## Task goal
Down to the final line, return the records unchanged.

## Material supplied

═══

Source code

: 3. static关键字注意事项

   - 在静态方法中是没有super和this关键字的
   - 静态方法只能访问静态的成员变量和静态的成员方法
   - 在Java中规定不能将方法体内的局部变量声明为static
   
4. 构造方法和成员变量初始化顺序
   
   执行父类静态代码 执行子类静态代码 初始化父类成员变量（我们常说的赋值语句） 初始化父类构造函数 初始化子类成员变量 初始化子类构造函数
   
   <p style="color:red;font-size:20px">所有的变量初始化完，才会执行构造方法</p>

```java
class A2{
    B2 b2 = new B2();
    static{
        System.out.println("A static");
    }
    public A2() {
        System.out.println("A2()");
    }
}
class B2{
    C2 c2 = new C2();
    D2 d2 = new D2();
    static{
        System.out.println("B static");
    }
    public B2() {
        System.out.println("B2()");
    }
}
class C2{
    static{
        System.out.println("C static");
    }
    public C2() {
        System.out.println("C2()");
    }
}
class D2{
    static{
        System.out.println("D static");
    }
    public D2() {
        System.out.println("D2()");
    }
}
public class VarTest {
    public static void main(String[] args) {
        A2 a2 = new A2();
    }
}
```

═══

## Answer
Source code

: 3. static关键字注意事项

   - 在静态方法中是没有super和this关键字的
   - 静态方法只能访问静态的成员变量和静态的成员方法
   - 在Java中规定不能将方法体内的局部变量声明为static
   
4. 构造方法和成员变量初始化顺序
   
   执行父类静态代码 执行子类静态代码 初始化父类成员变量（我们常说的赋值语句） 初始化父类构造函数 初始化子类成员变量 初始化子类构造函数
   
   <p style="color:red;font-size:20px">所有的变量初始化完，才会执行构造方法</p>

```java
class A2{
    B2 b2 = new B2();
    static{
        System.out.println("A static");
    }
    public A2() {
        System.out.println("A2()");
    }
}
class B2{
    C2 c2 = new C2();
    D2 d2 = new D2();
    static{
        System.out.println("B static");
    }
    public B2() {
        System.out.println("B2()");
    }
}
class C2{
    static{
        System.out.println("C static");
    }
    public C2() {
        System.out.println("C2()");
    }
}
class D2{
    static{
        System.out.println("D static");
    }
    public D2() {
        System.out.println("D2()");
    }
}
public class VarTest {
    public static void main(String[] args) {
        A2 a2 = new A2();
    }
}
```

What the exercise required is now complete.